Question

Show the solution zone of the following inequalities on a graph paper:
$$\begin{gathered} 5x+y\ge 10 \\ x+y\ge 6 \\ x+4y\ge 12 \\ x\ge 0,y\ge 0 \end{gathered}$$
Find x and y for which 3x + 2y is minimum subject to these inequalities. Use a graphical method.

Answer 1

First, we will convert the given inequations into equations, we obtain the following equations:
5x + y = 10, x +y = 6, x + 4y = 12, x = 0 and y = 0

Region represented by 5x + y ≥ 10:
The line 5x + y = 10 meets the coordinate axes at A(2, 0) and B(0, 10) respectively. By joining these points we obtain the line 5x + y = 10.
Clearly (0,0) does not satisfies the inequation 5x + y ≥ 10. So,the region in xy plane which does not contain the origin represents the solution set of the inequation 5x + y ≥ 10.

Region represented by x +y ≥ 6:
The line x +y = 6 meets the coordinate axes at C(6,0) and D(0, 6) respectively. By joining these points we obtain the line
2x +3y = 30.Clearly (0,0) does not satisfies the inequation x +y ≥ 6. So,the region which does not contain the origin represents the solution set of the inequation 2x +3y ≥ 30.

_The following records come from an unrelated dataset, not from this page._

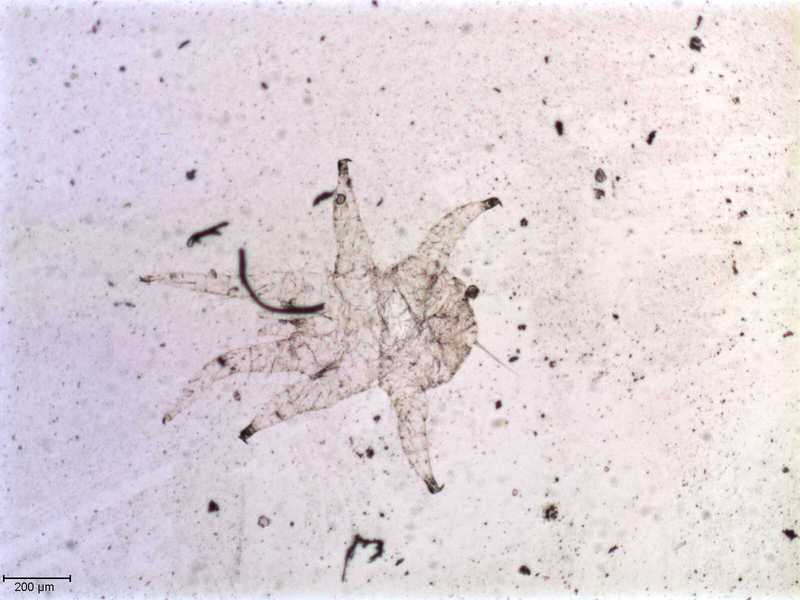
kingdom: Animalia
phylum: Arthropoda
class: Arachnida
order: Mesostigmata
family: Halarachnidae
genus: Orthohalarachne
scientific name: Orthohalarachne letalis
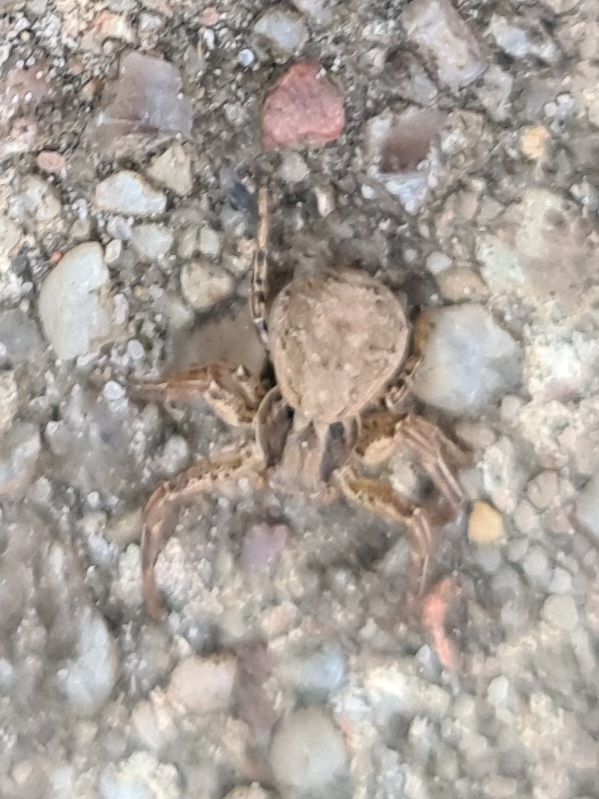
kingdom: Animalia
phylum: Arthropoda
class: Arachnida
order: Araneae
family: Thomisidae
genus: Xysticus
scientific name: Xysticus
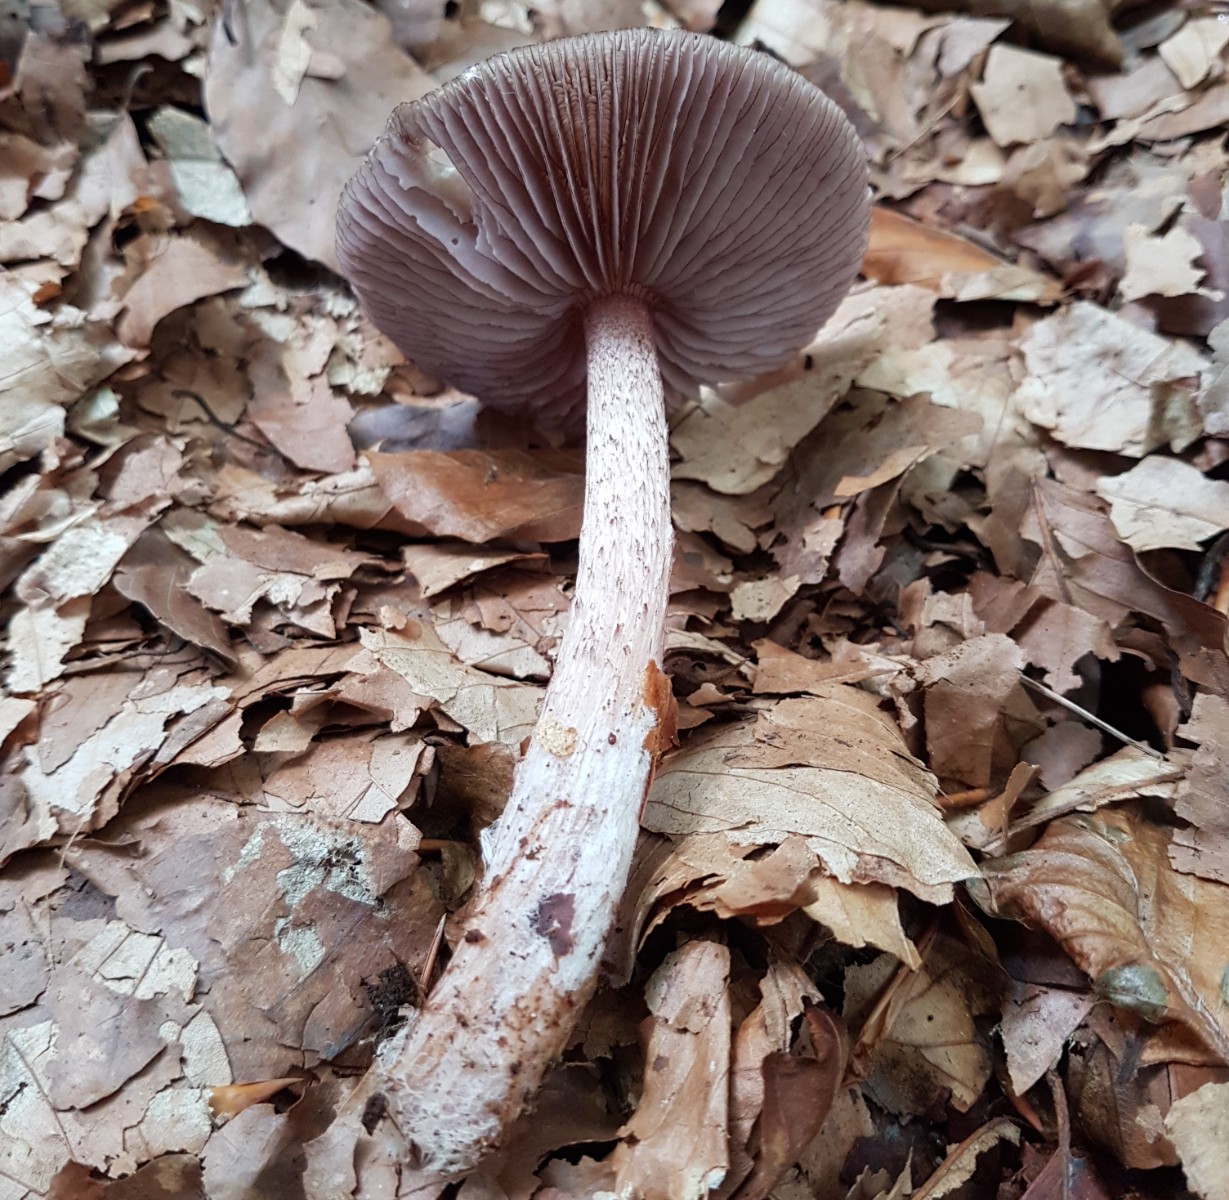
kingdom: Fungi
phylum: Basidiomycota
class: Agaricomycetes
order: Agaricales
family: Mycenaceae
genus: Mycena
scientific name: Mycena pelianthina
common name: mørkbladet huesvamp
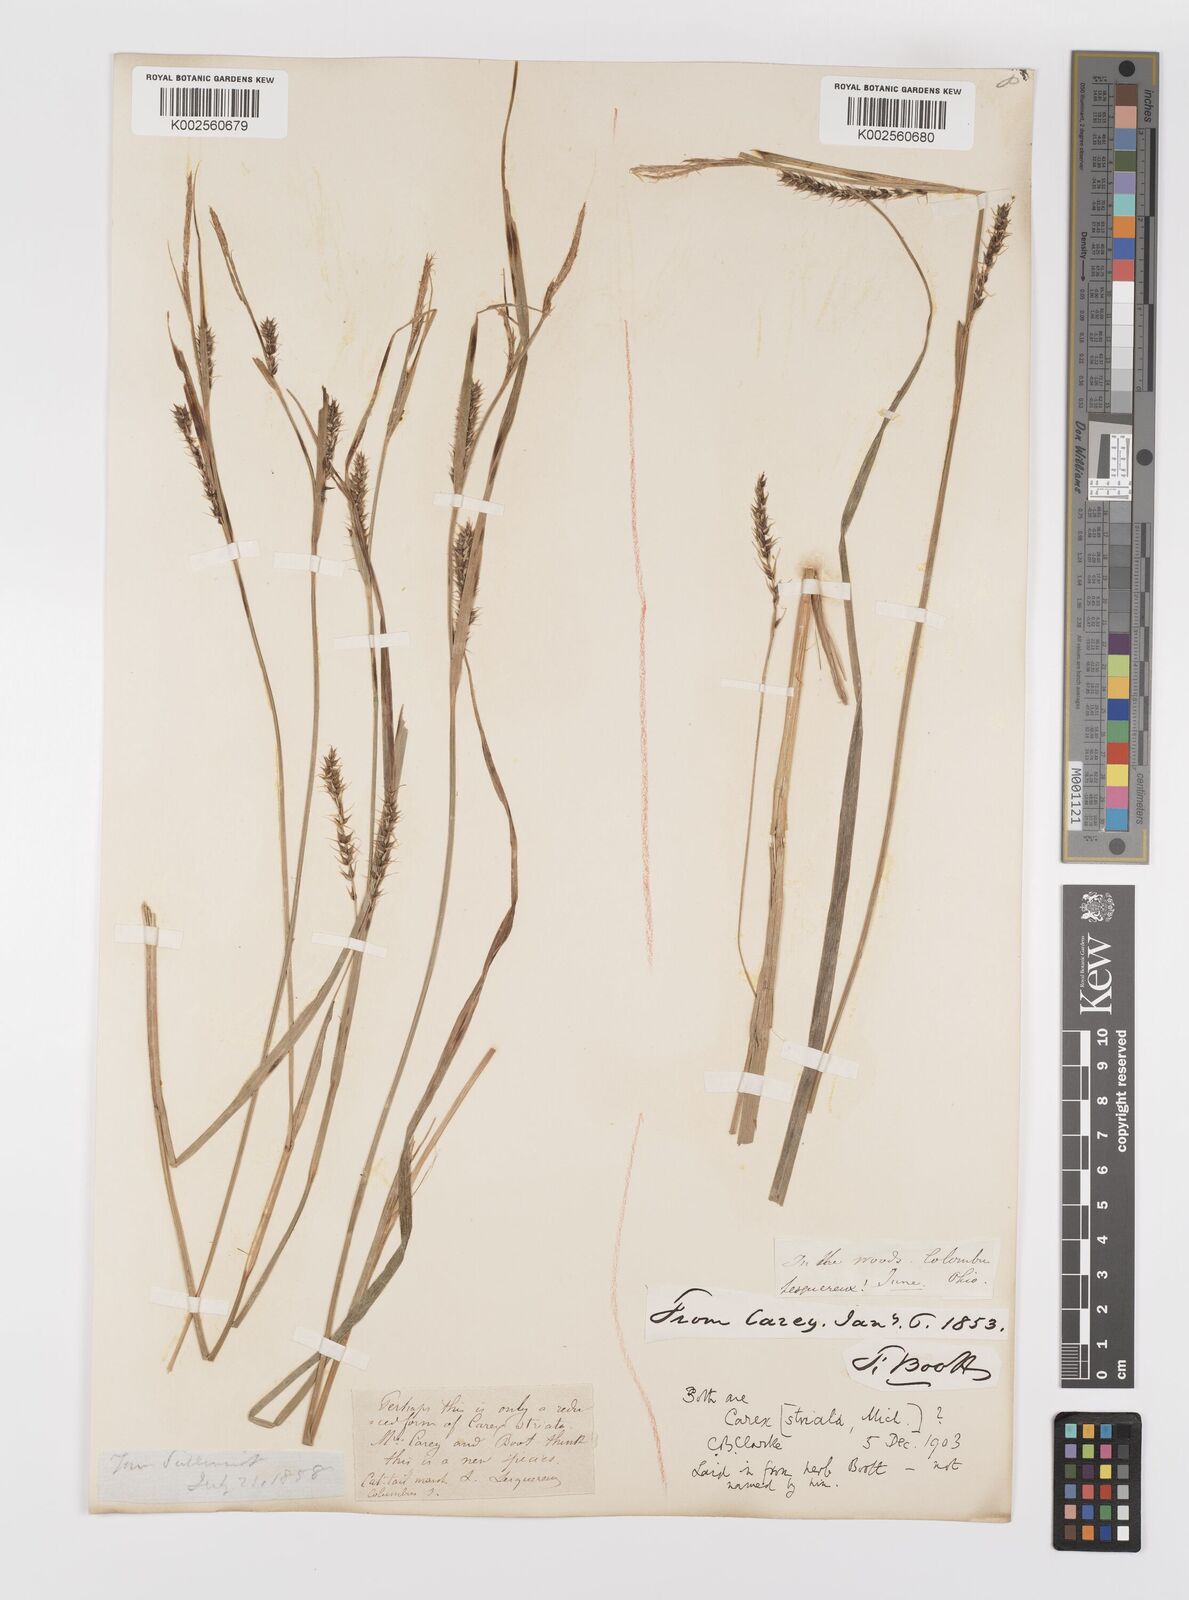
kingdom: Plantae
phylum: Tracheophyta
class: Liliopsida
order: Poales
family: Cyperaceae
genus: Carex
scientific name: Carex striata
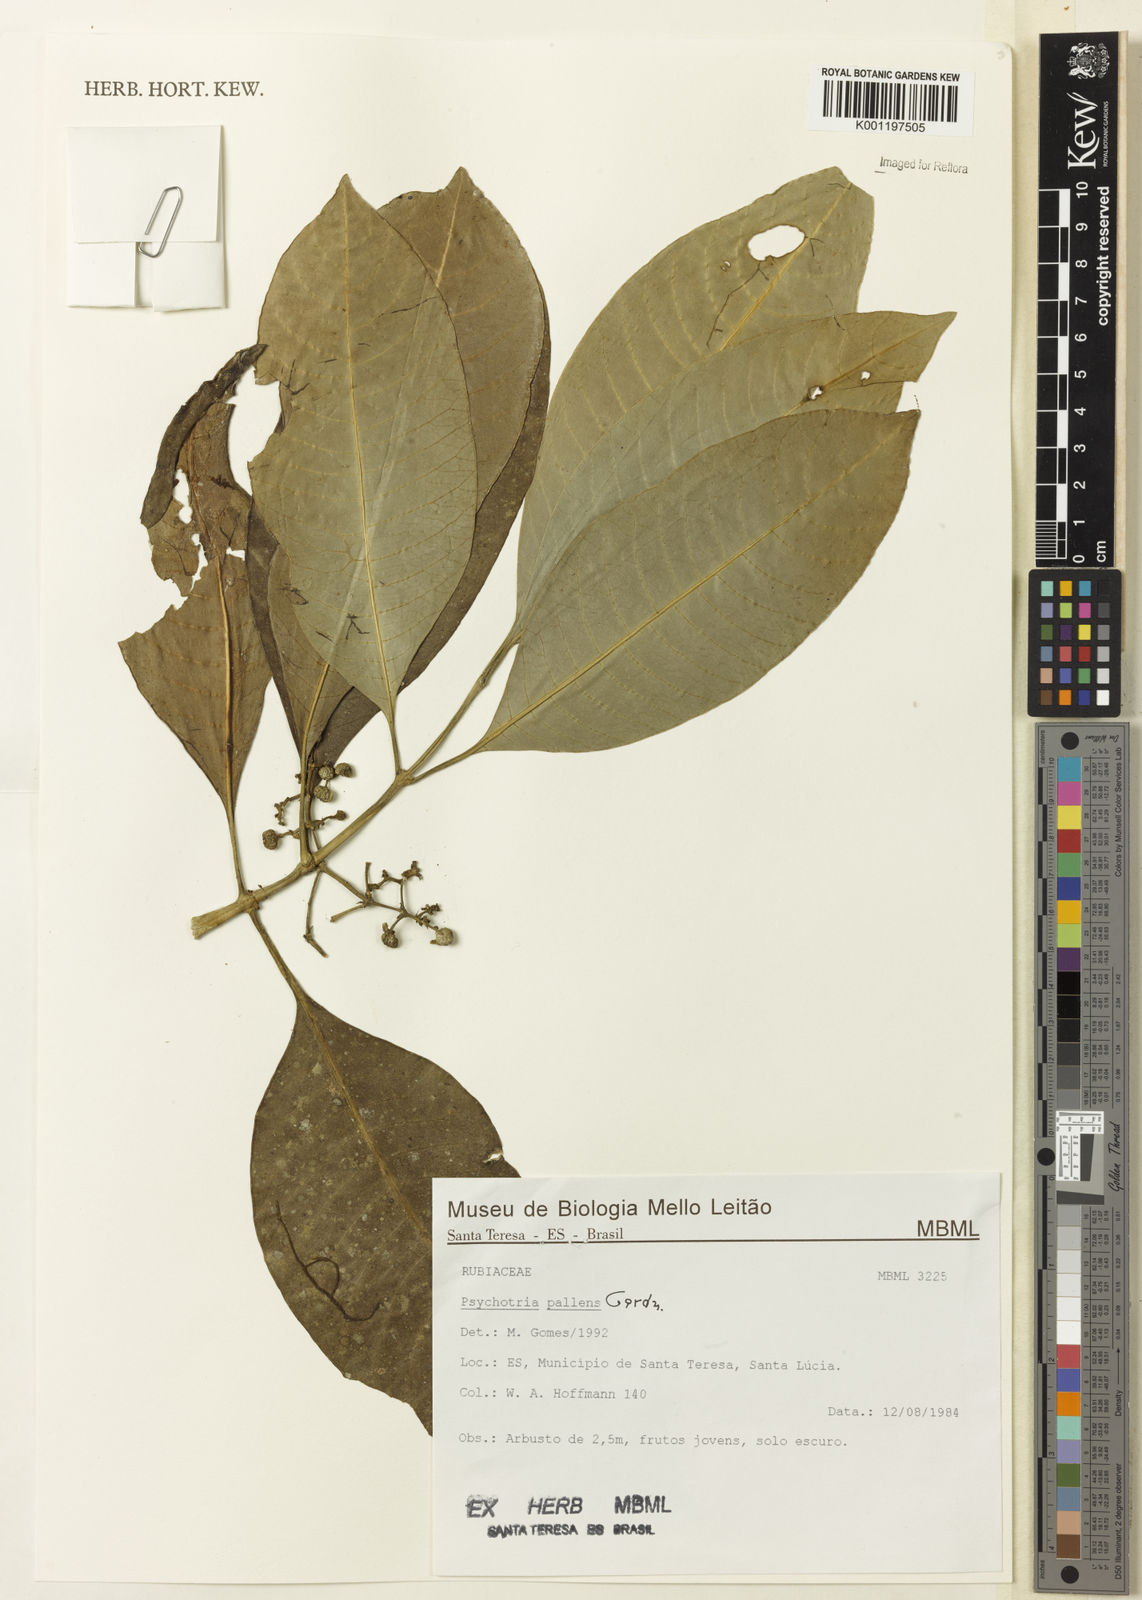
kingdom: Plantae
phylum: Tracheophyta
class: Magnoliopsida
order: Gentianales
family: Rubiaceae
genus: Psychotria
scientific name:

Region represented by x + 4y ≥ 12
The line x + 4y = 12 meets the coordinate axes at E(12, 0) and F(0, 3) respectively. By joining these points we obtain the line
x + 4y = 12.Clearly (0,0) does not satisfies the inequation x + 4y ≥ 12. So,the region which does not contain the origin represents the solution set of the inequation x + 4y ≥ 12.

Region represented by x ≥ 0 and y ≥ 0:
Since, every point in the first quadrant satisfies these inequations. So, the first quadrant is the region represented by the inequations x ≥ 0, and y ≥ 0.
The feasible region determined by the system of constraints 5x + y ≥ 10, x +y ≥ 6,x + 4y ≥ 12, x ≥ 0, and y ≥ 0, are as follows.

The corner points of the feasible region are B(0, 10), G(1,5), H(4,2) and E(12,0).

The values of Z at these corner points are as follows.

Corner point	Z = 3x + 2y
B(0, 10)	3 × 0 + 3 × 10 = 30
G(1,5)	3 × 1 + 2 × 5 = 13
H(4,2)	3 × 4 + 2 × 2 = 16
E(12,0)	3 × 12 + 2 × 0 = 36

Therefore, the minimum value of Z is 13 at the point G(1,5). Hence, x = 1 and y = 5 is the optimal solution of the given LPP.
Thus, the optimal value of Z is 13.